One limitation of our study may be that the population of cases w

One limitation of our study may be that the population of cases was highly heterogeneous, particularly

in terms of history of antiretroviral therapy. The cases were diagnosed between 1988 and 2007, i.e. before and during the cART era. We tried to minimize this effect by matching cases and controls for click here time period as well as for CD4 cell counts, in order that cases and controls should be similar in terms of antiretroviral regimens received. Another limitation of this study is that results of EBER staining were not available and therefore some lymphoma cases may have been EBER negative and not EBV-driven NHL. This may have minimized the predictive value of high EBV loads in PBMCs for progression to systemic lymphoma in our study. However, this potential

bias does not invalidate our finding that a high EBV load in PBMCs was associated with an increased risk of developing systemic B lymphoma. Finally, one could argue that EBV load may only be a surrogate marker for immunosuppression rather than an independent marker for the risk of occurrence of B systemic lymphoma. However, a high level of EBV DNA in PBMCs remained significantly associated with a higher risk of subsequent progression to systemic B lymphoma, after adjustment for CD4 cell count at sample date or for CD4 cell count nadir. Immune reconstitution is probably the main explanation for the lower Janus kinase (JAK) incidence of ARL following the widespread use Alectinib of cART. Nevertheless, some treated patients with satisfactory immune recovery (CD4 cell count > 350 cells/μL) still develop systemic B lymphoma [7, 27]. This underlines the need to identify additional risk factors for lymphoma in HIV-infected patients.

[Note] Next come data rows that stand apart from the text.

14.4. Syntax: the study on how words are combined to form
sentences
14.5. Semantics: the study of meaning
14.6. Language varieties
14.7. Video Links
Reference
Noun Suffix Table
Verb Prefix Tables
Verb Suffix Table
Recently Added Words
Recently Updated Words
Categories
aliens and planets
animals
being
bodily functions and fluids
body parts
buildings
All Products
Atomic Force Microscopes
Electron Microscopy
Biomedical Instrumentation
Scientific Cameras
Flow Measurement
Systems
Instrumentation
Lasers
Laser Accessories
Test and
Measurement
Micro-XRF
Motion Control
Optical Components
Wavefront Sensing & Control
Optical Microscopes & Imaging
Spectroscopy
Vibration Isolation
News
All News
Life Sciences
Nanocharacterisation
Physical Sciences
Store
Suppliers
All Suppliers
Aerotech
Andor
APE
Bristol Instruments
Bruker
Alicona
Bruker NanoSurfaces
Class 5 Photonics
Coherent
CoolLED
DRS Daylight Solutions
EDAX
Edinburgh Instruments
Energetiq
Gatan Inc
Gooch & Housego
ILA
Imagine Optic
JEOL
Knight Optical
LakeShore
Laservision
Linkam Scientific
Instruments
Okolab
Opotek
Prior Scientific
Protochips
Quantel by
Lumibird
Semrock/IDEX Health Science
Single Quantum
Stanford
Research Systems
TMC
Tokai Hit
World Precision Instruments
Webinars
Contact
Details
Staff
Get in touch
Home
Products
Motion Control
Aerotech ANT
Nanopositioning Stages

Gasser et al. demonstrated that a lack of EBV-specific CD4 T-cell immunity was associated with

the occurrence of PBL irrespective of CD4 cell count [28]. Different groups reported that uncontrolled HIV replication during cART, assessed by HIV cumulative viraemia, was predictive of the development of AIDs-related lymphoma independently of the CD4 cell count, but the underlying mechanisms of this association remain unclear [6, 27, 29]. Recently, Bohlius et al. reported that, among patients under cART, those who had experienced decreasing CD4 cell counts despite suppression of HIV-1 replication were at a higher risk of developing Hodgkin lymphoma [30]. Jaffe et al. reported that, in untreated patients, initially low and further decreasing CD4 cell counts within 12 months before the diagnosis were predictive of both NHL and Kaposi sarcoma [31]. High EBV DNA blood loads have been reported in up to 20% of asymptomatic HIV carriers and high viral loads persisted over time in more than 80% of this subset of patients [32].